Dallas, Texas 04/16/2014 (FINANCIALSTRENDS) – After seeing its share price plunge during trading on 14th April, Antero Resources Corp (NYSE:AR) reversed course to a small extent in yesterday trade. The reason for the steep sell off that occurred on the first day of the trading week has been the announcement from the firm that the production figures it has recorded from its recently commissioned Utica Shale holdings were far below expectations, and hence proceeded to revise its production estimates for the year downwards.
The above details emerged from a first quarter operational update that the company released to the press on 14th April. The update went on to reduce the production estimates for condensate and gas outputs from two producing sections of the Utica Shale wells in this year by close to 34 percent and 31 percent respectively.
Some of the positives that emerged from the update were as follows. The oil and gas firm also reported a production of 15.3 MMcfe/d in ethane over the past 30 days. The company’s 2016 guidance for sale of Gas and its transportation services has been upped to 2.6 Bcf/d. It also disclosed that it had entered into two separate agreements with anchor supplier and anchor shipper for its West Virginia and Pennsylvania projects respectively.

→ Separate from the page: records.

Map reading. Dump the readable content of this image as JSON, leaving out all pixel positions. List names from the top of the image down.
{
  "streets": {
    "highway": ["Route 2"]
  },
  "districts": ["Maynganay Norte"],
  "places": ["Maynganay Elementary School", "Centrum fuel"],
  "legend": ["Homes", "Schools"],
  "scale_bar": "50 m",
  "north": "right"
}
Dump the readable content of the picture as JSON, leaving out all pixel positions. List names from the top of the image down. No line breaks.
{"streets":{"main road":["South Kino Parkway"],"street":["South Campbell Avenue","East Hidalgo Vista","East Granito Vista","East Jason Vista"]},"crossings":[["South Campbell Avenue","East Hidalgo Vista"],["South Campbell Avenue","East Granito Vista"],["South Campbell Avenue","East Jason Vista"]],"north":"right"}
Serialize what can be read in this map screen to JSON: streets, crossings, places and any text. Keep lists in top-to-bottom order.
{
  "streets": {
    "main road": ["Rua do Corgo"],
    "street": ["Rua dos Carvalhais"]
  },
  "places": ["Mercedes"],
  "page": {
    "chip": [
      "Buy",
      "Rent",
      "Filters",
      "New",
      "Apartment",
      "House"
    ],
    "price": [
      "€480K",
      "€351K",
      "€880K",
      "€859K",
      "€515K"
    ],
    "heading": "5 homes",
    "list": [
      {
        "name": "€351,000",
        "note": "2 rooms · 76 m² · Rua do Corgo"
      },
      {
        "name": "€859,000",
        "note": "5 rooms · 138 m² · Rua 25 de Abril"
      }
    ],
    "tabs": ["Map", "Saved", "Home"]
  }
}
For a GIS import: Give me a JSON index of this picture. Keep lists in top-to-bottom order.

Antero Resources Corp (NYSE:AR) Chairman of the Board and Chief Executive Officer Paul M. Rady while explaining some of the salient points of the 1Q operational update has been quoted to have said that, “Our estimated first quarter results demonstrate Antero’s positive momentum and high growth profile with over 100% production growth compared to the prior year quarter. It also gives Antero the ability to sustain high growth well into the future. The midpoint of our 2014 guidance targets 80% production growth compared to the prior year. We are also targeting compound annual growth in net production of 45% to 50% in 2015 and 2016.”